Sending all three a message with the following content:
“Dear Sofia Petrovna. I can’t help but feel like we’ve met somewhere. And I would be very interested to know what women like you appreciate in men. Tell me, which man would you marry?
The calculation is simple: you do not impose and do not even offer anything concrete. But at the same time, they will carefully examine you and read: “What if, really, did you meet somewhere?”. You posted a good question as food for thought. Thinking about this question, the addressee will think about something pleasant — about the person of his dreams. And you will automatically connect with this dream on the basis of an associative reflex according to Bekhterev.
The next day, choose the next ten candidates.
You sort response letters into “adequate” and “inadequate”, you start communication with “adequate”. First in writing, then by telephone, then a meeting in a public place, then you yourself know.

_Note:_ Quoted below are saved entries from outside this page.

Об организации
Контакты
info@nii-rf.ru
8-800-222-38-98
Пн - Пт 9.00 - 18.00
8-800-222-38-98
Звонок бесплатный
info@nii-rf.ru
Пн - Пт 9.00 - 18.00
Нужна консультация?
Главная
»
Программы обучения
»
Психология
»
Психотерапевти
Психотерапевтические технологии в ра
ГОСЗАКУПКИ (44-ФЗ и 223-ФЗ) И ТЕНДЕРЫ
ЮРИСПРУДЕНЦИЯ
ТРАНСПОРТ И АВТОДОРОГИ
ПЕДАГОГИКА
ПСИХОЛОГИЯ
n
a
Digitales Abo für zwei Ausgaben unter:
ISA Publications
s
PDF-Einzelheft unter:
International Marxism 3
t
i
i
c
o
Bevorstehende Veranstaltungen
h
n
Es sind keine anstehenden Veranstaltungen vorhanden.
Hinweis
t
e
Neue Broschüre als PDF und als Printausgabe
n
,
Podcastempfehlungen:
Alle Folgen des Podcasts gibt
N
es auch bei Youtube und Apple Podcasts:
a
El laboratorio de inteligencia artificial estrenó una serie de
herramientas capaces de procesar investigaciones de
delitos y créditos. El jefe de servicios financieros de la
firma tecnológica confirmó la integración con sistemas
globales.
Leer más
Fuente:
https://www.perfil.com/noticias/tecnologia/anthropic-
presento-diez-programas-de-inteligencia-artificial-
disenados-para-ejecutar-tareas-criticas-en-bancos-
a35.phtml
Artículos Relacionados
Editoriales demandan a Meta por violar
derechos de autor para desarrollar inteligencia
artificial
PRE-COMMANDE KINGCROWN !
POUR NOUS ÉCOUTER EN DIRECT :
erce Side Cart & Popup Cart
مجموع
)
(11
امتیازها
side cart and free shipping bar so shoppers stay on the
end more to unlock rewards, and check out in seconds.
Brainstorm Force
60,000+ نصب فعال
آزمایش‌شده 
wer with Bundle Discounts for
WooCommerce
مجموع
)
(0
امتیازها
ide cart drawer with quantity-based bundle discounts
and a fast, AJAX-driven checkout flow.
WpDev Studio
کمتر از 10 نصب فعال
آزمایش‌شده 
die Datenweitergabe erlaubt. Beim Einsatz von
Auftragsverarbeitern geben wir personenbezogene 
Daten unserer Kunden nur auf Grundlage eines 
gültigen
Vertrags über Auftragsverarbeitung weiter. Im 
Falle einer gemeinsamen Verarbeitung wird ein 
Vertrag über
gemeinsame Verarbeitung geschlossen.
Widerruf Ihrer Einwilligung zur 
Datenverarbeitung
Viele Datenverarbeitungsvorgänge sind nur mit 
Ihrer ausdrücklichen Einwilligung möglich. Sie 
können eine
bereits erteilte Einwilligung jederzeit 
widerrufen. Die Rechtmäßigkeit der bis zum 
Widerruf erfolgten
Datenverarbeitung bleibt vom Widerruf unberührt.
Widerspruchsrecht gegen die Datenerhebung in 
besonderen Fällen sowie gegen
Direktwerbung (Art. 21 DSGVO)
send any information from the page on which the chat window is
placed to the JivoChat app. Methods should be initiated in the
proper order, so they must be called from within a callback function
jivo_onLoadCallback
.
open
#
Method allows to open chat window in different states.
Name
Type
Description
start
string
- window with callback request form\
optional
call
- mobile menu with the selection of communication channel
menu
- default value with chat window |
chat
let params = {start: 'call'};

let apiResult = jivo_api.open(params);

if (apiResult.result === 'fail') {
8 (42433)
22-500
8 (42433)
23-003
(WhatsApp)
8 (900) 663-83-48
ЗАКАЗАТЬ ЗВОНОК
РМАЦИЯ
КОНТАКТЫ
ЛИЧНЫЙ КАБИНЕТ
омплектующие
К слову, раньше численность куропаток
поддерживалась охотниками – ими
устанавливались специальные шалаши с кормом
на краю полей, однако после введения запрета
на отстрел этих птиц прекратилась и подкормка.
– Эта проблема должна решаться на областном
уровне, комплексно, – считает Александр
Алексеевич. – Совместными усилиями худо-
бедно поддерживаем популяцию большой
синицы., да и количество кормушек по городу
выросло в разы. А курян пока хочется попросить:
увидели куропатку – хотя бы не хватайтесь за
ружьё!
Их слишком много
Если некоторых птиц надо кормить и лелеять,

Treat this job responsibly. You choose your future life partner, the best person in the world, the quality of which will set the standard of living for your and your future joint children.
According to my female experience, the conversion of decent men from a dating site with this approach is 10%, that is, one in ten responds to your activity in a way that suits you.
My personal statistics: one year of active work on a dating site, more than 300 mailing letters to promising candidates, more than 30 real meetings with different people, trial development of relationships with three potential husband candidates. And finally, I got a true diamond — the best husband in the world, the one with whom we have been living happily for the seventh year and raising two children together. True, we began to consciously build a truly strong marriage after we put a stamp in our passport. But that’s a completely different story.
Video from Yana Shchastya: interview with professor of psychology N.I. Kozlov
Topics of conversation: What kind of woman do you need to be in order to successfully marry? How many times do men get married? Why are there so few normal men? Childfree. Parenting. What is love? A story that couldn’t be better. Paying for the opportunity to be close to a beautiful woman.